The laser pickup uses five beams — one on each channel to track that side of the groove, one on each channel to pick up the sound (just below the tracking beams) and a fifth to track the surface of the record and keep the pickup at a constant height, which allows for record thickness and any warping. The pickup focuses on the groove above the level a physical stylus will have travelled and below the typical depth of surface scratches, giving the possibility of unworn reproduction even from worn records. The pickup output is analogue rather than digital. The main limitation of the pickup is that the record must be black and opaque — coloured, transparent or translucent records may not work.

Use of a laser pickup avoids many problems with physical styli: physical wear, horizontal tracking angle error, leveling adjustment issues, inner groove distortion, channel-balance error, stereo crosstalk, anti-skating compensation, acoustic feedback, locked-groove problems, problems tracking warped, cracked, or eccentric records and cartridge hum pickup.
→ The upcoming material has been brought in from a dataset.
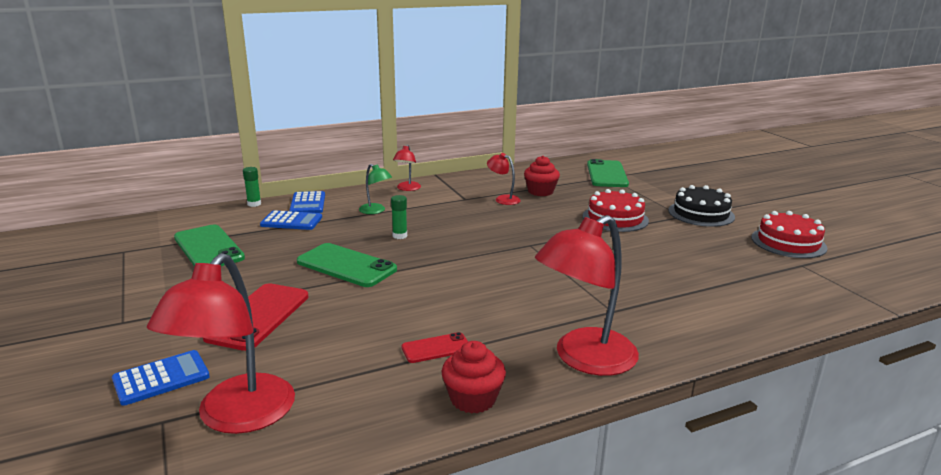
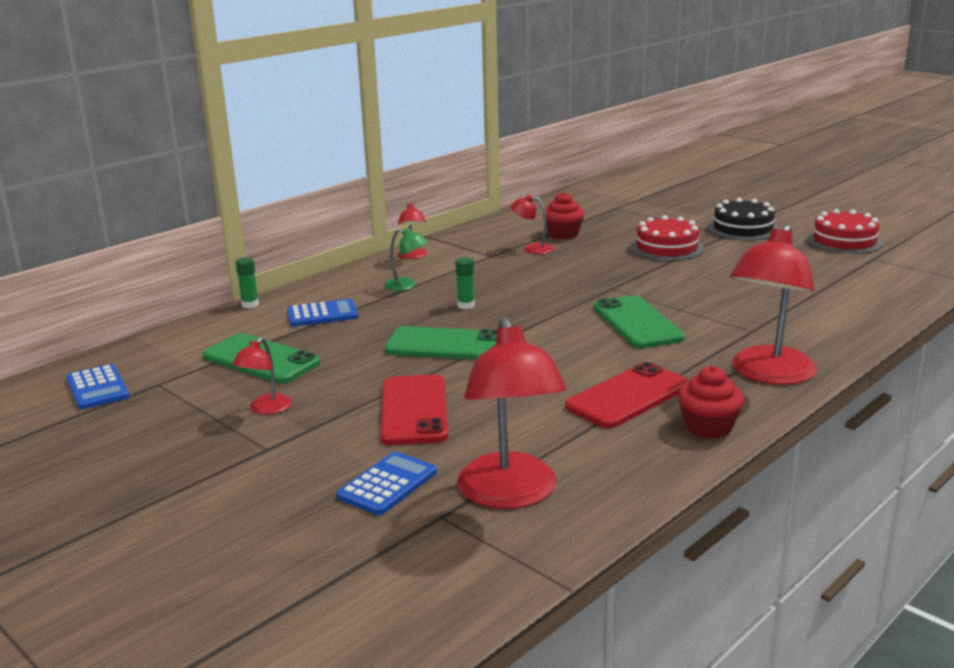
camera: 20 degrees left, 0 degrees up
(162, 288) = (265, 409): none -> red lamp
(308, 203) = (316, 292): blue calculator -> blue calculator (97, 388)
(436, 348) = (628, 396): red phone -> red phone, size x1.84
(607, 174) = (612, 205): green phone -> green phone (637, 323)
The laser diode also typically lasts 10,000 hours of playback, rather than the 500 hours recommended for a diamond stylus or 50 hours for a sapphire one.

Versions of the ELPJ laser turntable will play back analogue disc records at any speed from 30 to 90 RPM and of any size from 7 to 12 inches (178 mm to 305 mm).

Experimentation is in progress in retrieving the audio from a record by scanning the disc and analysing the scanned image. If developed sufficiently, this may make the laser turntable obsolete in the future.